As we sat down, I asked Brooke to say grace. The kids got extremely quiet, we closed our eyes, folded our hands and bowed our heads. Silence filled the room. You could have heard a pin drop it was so quiet. Before Brooke could begin grace, he started to sobb. He managed his way through, but before I knew it the tears started flowing for me, too. All of a sudden, I open my eyes, Bryce is cracking up laughing, then Elizabeth, yep laughing hysterically and now Kate, oh my practically on the floor. I think they mistaked our uncontrollable sobbing for laughter. Elizabeth even announced to the table that mommy and daddy’s tears were “happy tears”. Brooke and I opened our eyes and smiled at each other. She was so right on! Happy Happy Tears!! For 45 minutes, we the fabulous five ate turkey, toasted tea, laughed tremendously, cried just a tiny, and totally giggled our way through the most super duper Thanksgiving dinner. Laughter truly truly does make for the best medicine.
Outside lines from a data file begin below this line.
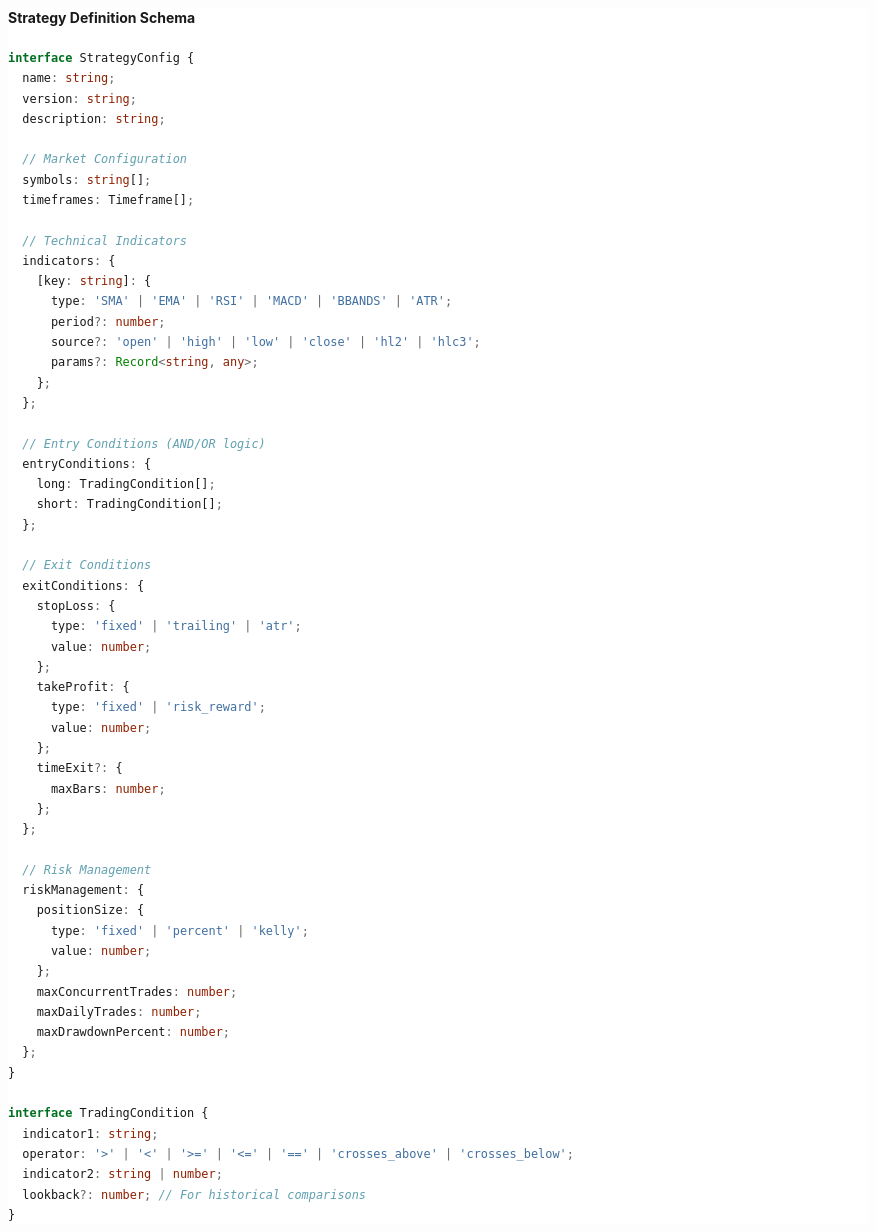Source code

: #### Strategy Definition Schema
```typescript
interface StrategyConfig {
  name: string;
  version: string;
  description: string;
  
  // Market Configuration
  symbols: string[];
  timeframes: Timeframe[];
  
  // Technical Indicators
  indicators: {
    [key: string]: {
      type: 'SMA' | 'EMA' | 'RSI' | 'MACD' | 'BBANDS' | 'ATR';
      period?: number;
      source?: 'open' | 'high' | 'low' | 'close' | 'hl2' | 'hlc3';
      params?: Record<string, any>;
    };
  };
  
  // Entry Conditions (AND/OR logic)
  entryConditions: {
    long: TradingCondition[];
    short: TradingCondition[];
  };
  
  // Exit Conditions
  exitConditions: {
    stopLoss: {
      type: 'fixed' | 'trailing' | 'atr';
      value: number;
    };
    takeProfit: {
      type: 'fixed' | 'risk_reward';
      value: number;
    };
    timeExit?: {
      maxBars: number;
    };
  };
  
  // Risk Management
  riskManagement: {
    positionSize: {
      type: 'fixed' | 'percent' | 'kelly';
      value: number;
    };
    maxConcurrentTrades: number;
    maxDailyTrades: number;
    maxDrawdownPercent: number;
  };
}

interface TradingCondition {
  indicator1: string;
  operator: '>' | '<' | '>=' | '<=' | '==' | 'crosses_above' | 'crosses_below';
  indicator2: string | number;
  lookback?: number; // For historical comparisons
}
```

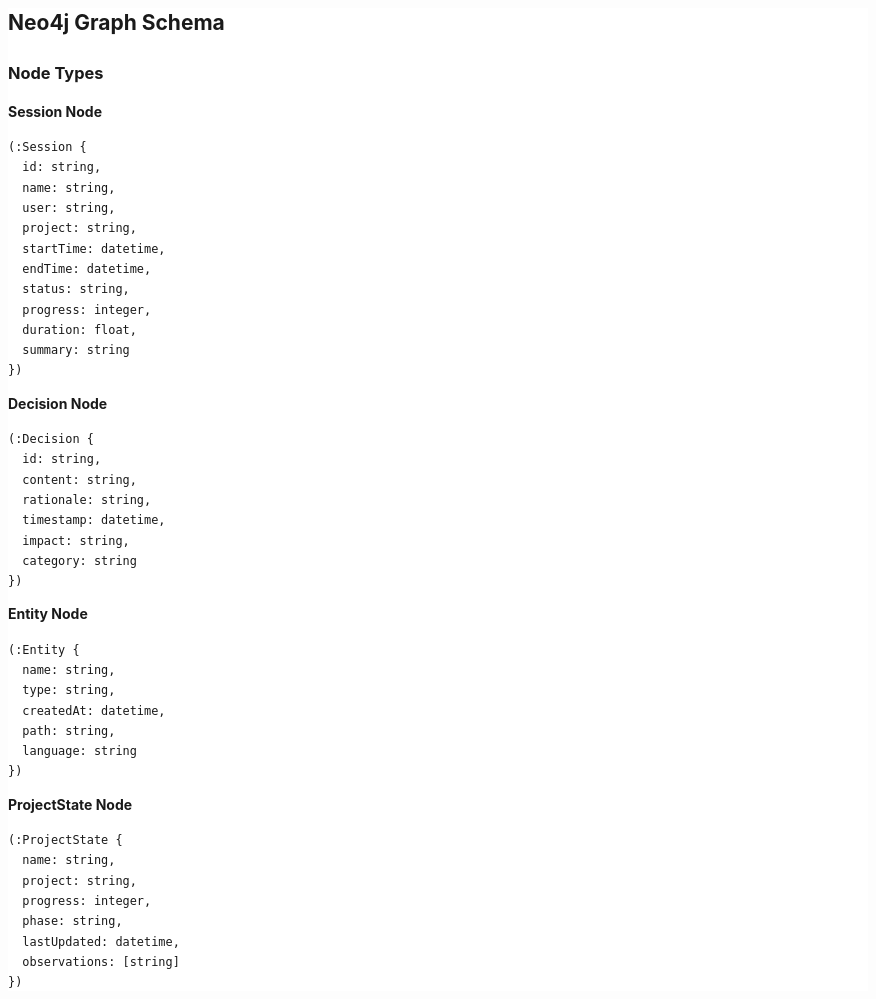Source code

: ## Neo4j Graph Schema

### Node Types

**Session Node**
```cypher
(:Session {
  id: string,
  name: string,
  user: string,
  project: string,
  startTime: datetime,
  endTime: datetime,
  status: string,
  progress: integer,
  duration: float,
  summary: string
})
```

**Decision Node**
```cypher
(:Decision {
  id: string,
  content: string,
  rationale: string,
  timestamp: datetime,
  impact: string,
  category: string
})
```

**Entity Node**
```cypher
(:Entity {
  name: string,
  type: string,
  createdAt: datetime,
  path: string,
  language: string
})
```

**ProjectState Node**
```cypher
(:ProjectState {
  name: string,
  project: string,
  progress: integer,
  phase: string,
  lastUpdated: datetime,
  observations: [string]
})
```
Finally, at clinic today, somehow the nurses heard about the TPing on the 7th floor last weekend. They were telling us all about it today when Elizabeth told them a thing or two. She said, yes she knew about the TPing and that she was the one who did it. She said, “Do you want to see the pictures?” She had all the clinic nurses gathered looking at photos. She knows how to get attention and she knows how to have a good time. I think I’m going to change her middle name to Hollywood. Elizabeth Hollywood Blair. She is so going there someday, ya know! You see, Elizabeth was named after Brooke’s sister, Christy Elizabeth, who passed away a couple of months before Elizabeth was born. Christy was so Hollywood, too. She would make a room full of people laugh for hours. She was so funny and so full of life, just like Elizabeth is. I know that’s where Elizabeth gets it from. Although Elizabeth’s counts are still not high enough for chemo, she will probably be able to start chemo again next Monday. So on your mark, get set, run cancer run cause Elizabeth Hollywood Blair is acting out in a BIG way. She is full of laughs and giggles so watch out!